Monday, May 19, 2014

FROM MY WINDOW Main Street Stories

In the small town where I grew up, Main Street offered all the shops one needed in the small town where I grew up. That was the place where everybody congregated on Saturday night.  There was the kids’ favorite, Potters Dime Store; mothers’ grocery shopping was done at Bob’s or Harry’s, and drug needs were filled at Setters or the Corner Drug just off Main Street.  After working in the fields all week, farmers either sat in their cars or on car fenders, smoking and visiting with other men.  Men were waiting for the “little woman” to complete her grocery shopping for the week,  and he might have an “itch” for a bit of recreation.  He could order a beer and shoot a game of pool in the low lit back room at Dick’s Recreation.   

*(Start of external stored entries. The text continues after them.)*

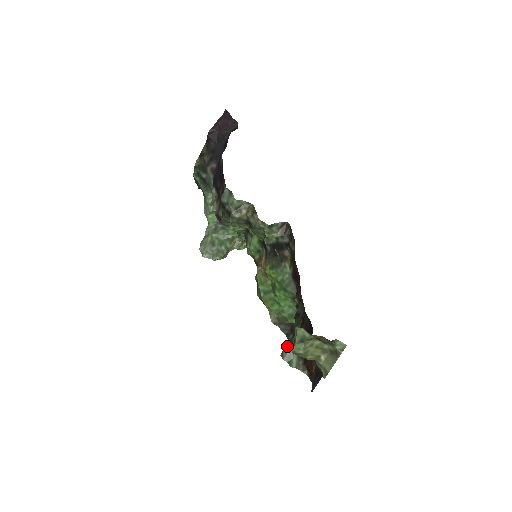
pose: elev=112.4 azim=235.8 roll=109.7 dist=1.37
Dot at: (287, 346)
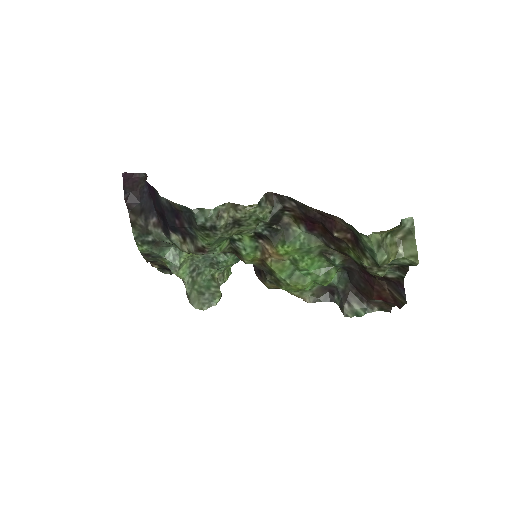
Dot at: (342, 305)
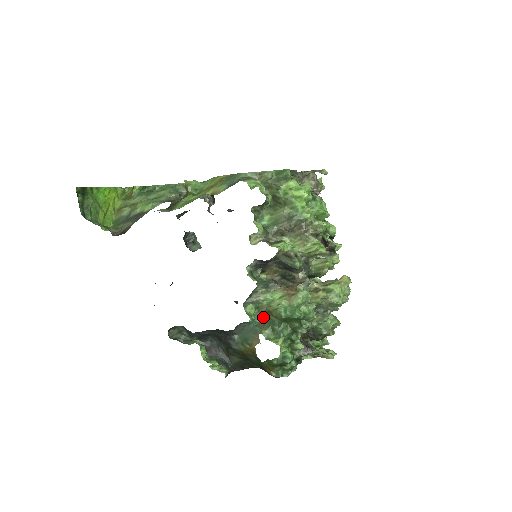
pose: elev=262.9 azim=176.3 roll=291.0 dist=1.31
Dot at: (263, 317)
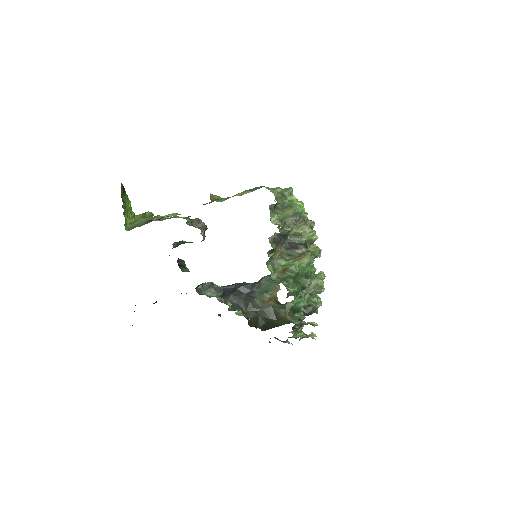
Dot at: (279, 276)
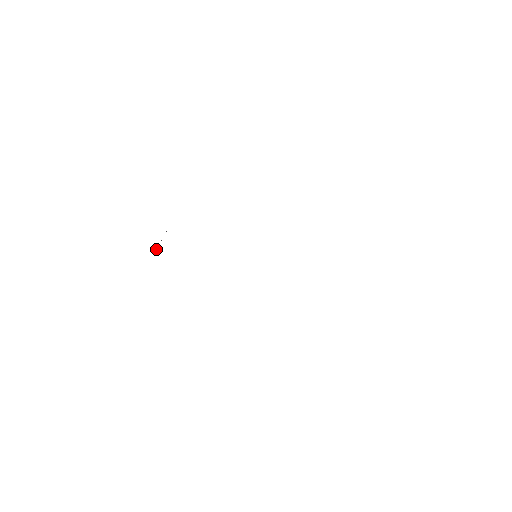
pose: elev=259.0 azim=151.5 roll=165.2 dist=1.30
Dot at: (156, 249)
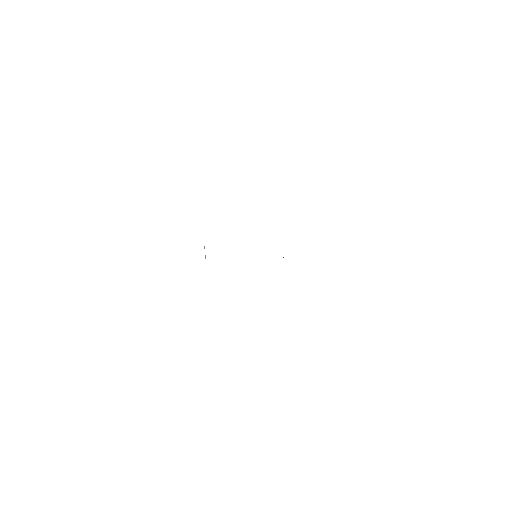
Dot at: (205, 256)
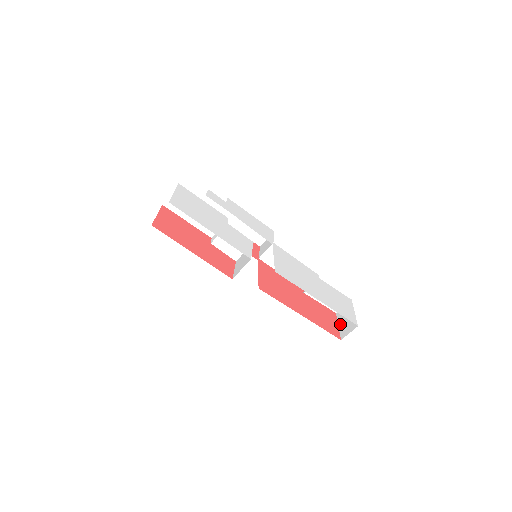
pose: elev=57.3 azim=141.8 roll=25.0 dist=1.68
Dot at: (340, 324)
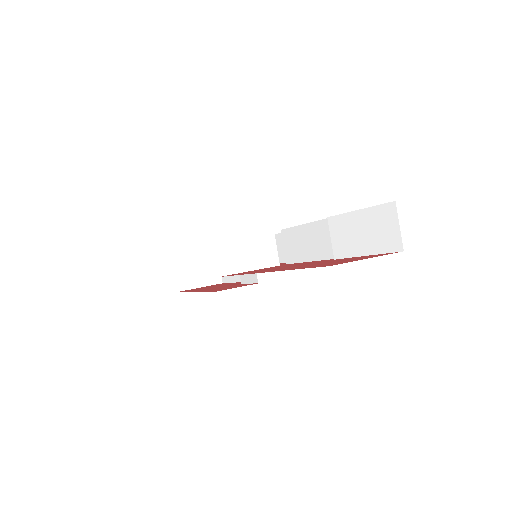
Dot at: occluded
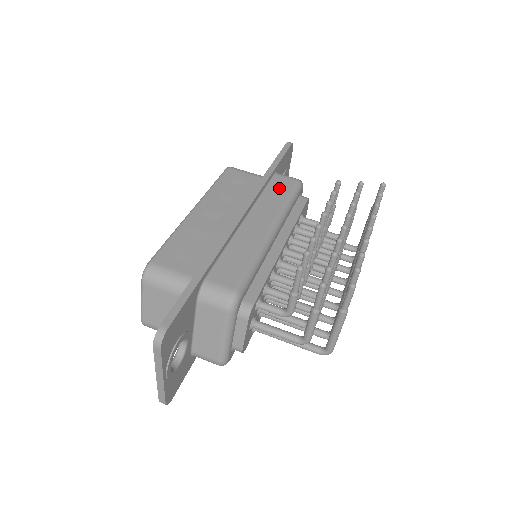
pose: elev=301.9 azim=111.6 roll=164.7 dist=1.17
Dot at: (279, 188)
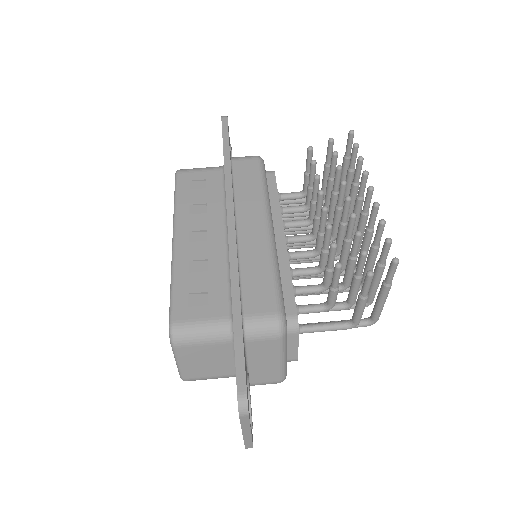
Dot at: (246, 175)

A kids’ allowance and babysitting money was usually enough for a ticket to the movies at the Glenwood Theatre.  Usually there was a kid-friendly Saturday western starring John Wayne, Alan Ladd or Roy Rogers.  Maybe there’d be enough change to buy a box of popcorn and some Mild Duds.  A kid would sit in the balcony of the theatre and watch teenagers making out or view the thriller with a pal downstairs enjoying a double wide aisle seat.  

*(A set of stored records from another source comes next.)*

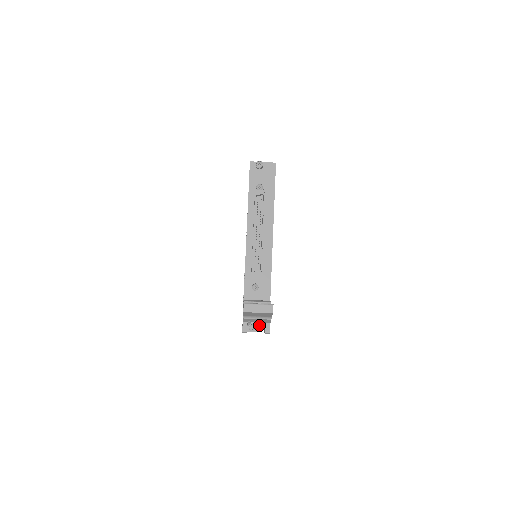
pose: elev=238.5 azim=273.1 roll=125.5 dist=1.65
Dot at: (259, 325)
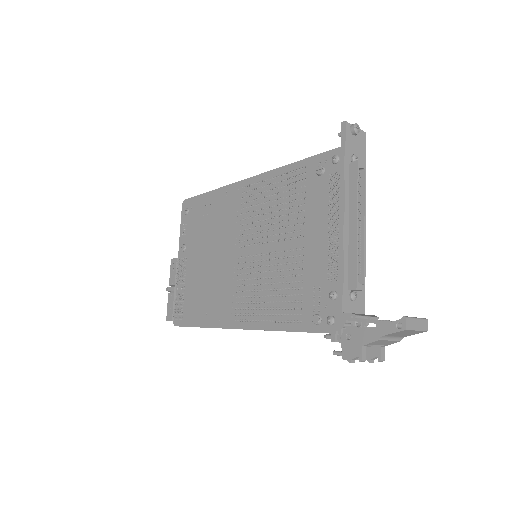
Dot at: occluded
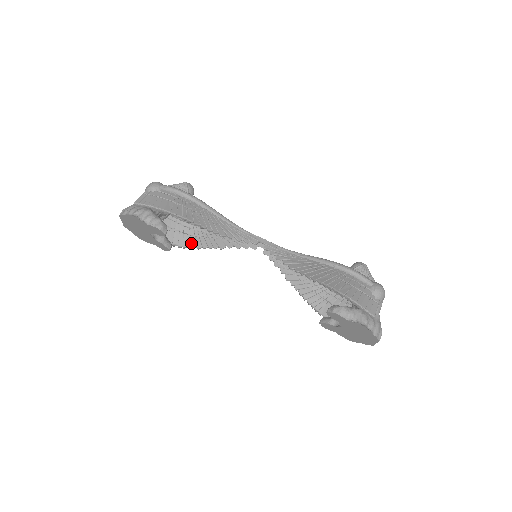
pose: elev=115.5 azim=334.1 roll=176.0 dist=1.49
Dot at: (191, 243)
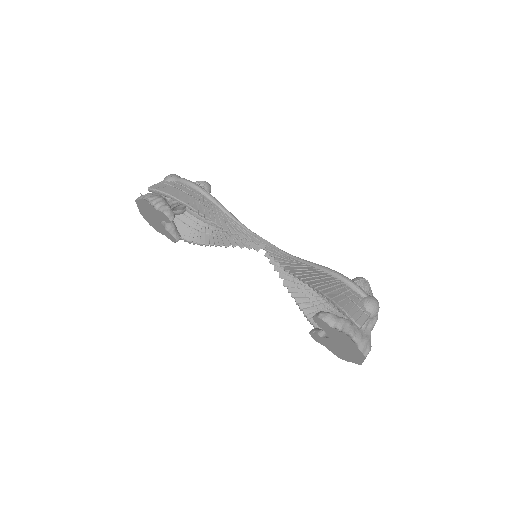
Dot at: (200, 239)
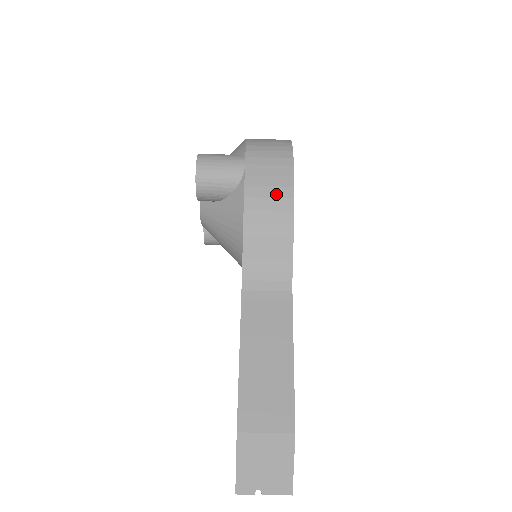
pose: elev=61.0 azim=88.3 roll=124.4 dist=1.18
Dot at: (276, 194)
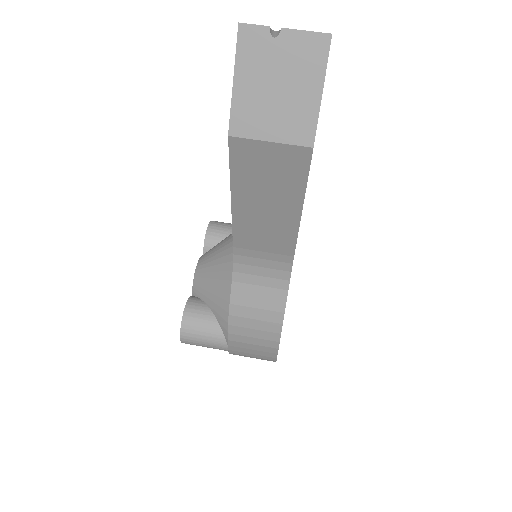
Dot at: occluded
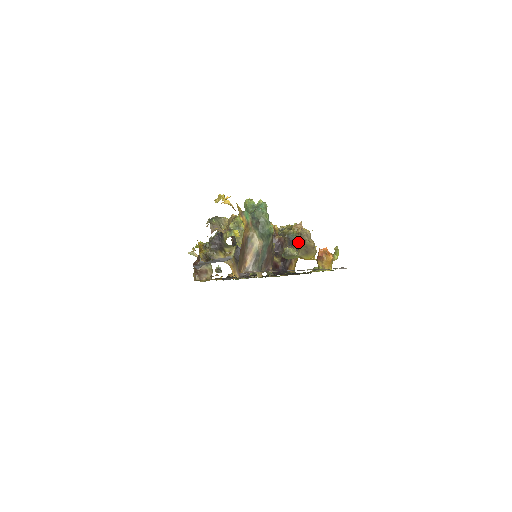
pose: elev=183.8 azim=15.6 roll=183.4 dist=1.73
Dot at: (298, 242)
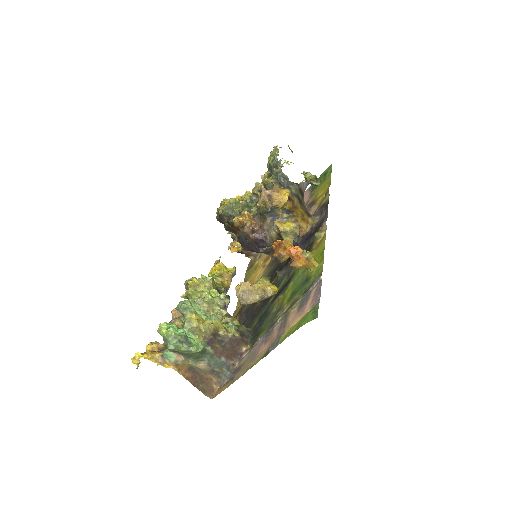
Dot at: occluded
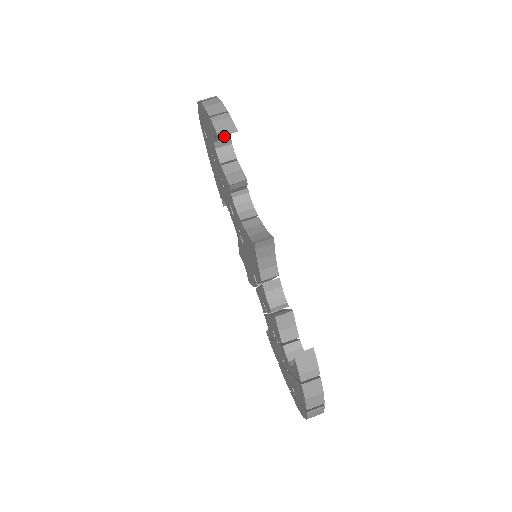
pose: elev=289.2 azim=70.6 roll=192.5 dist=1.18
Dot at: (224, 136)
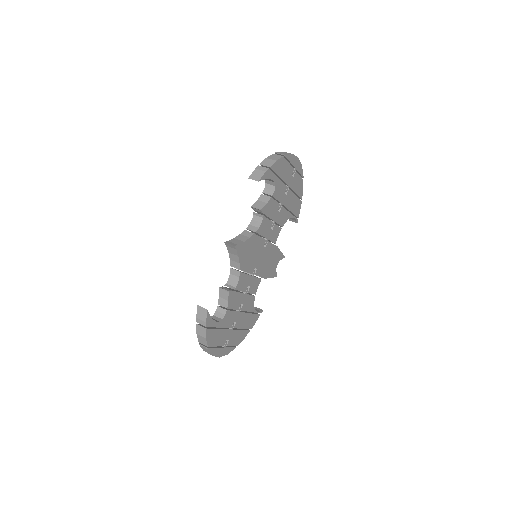
Dot at: (269, 179)
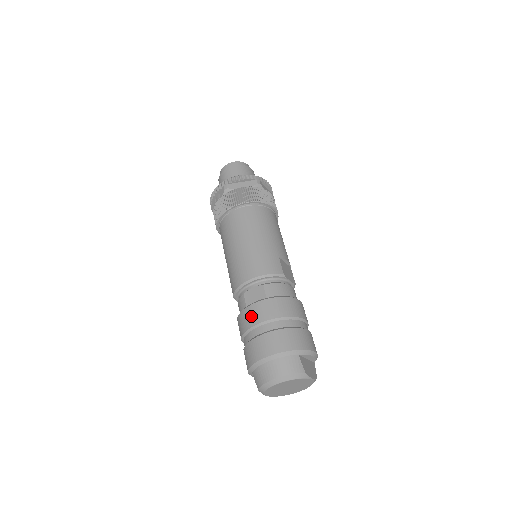
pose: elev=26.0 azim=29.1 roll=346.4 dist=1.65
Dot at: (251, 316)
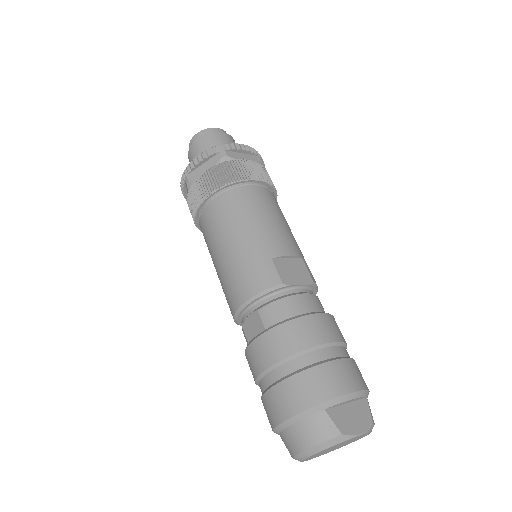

With a wide smile, Lee Sorset would be standing on the street corner outside Potters.  He knew everyone in town and wanted to hear their latest news.  Sometimes, on the corner of the Minton Hotel several enthusiastic purveyors of the gospel, with Bible in hand, would stop passersby to inquire, “Are You Saved?”  They were a curiousity for me as a kid, but rather frightening.  Was I saved; it was a deep thought for a kid?  Though I attended Sunday School and confirmation classes regularly, I had a few doubts...

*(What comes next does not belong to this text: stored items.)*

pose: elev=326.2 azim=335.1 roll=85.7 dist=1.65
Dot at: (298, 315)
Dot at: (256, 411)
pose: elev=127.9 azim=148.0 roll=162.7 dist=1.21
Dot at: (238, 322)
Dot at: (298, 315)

On the northeast corner of Main Street Harry’s grocery had the best selection of candy cigarettes, big red waxed lips, tootsie rolls and coconut Neapolitan candies…even better than Potter’s Dime Story at the other end of the city block.  The candies were in cardboard candy boxes from Henry’s Candy Company and stacked just behind Harry’s checkout counter.  I loved the 3 for a nickel deals on Tootsie Roll Pops, especially the grape, orange and cherry flavors.  Sweet tarts, dots of pink, yellow and green on the long white waxed strip of paper, lasted for minutes on my tongue.  Black licorice pipes were fun to smoke, but the big red waxed lips lent a bit of glamour to my life.  Bit of Honey, wrapped in the red and yellow paper, was chewy; the pink, white and chocolate coconut squares tasted so sweet, they sometimes made my teeth ache.  I wasn’t big on visits to the dentist.  Buzzing drills hurt my ears as well as my mouth when they drilled holes in my cavities for those ugly silver fillings that Doc Gilman was big on.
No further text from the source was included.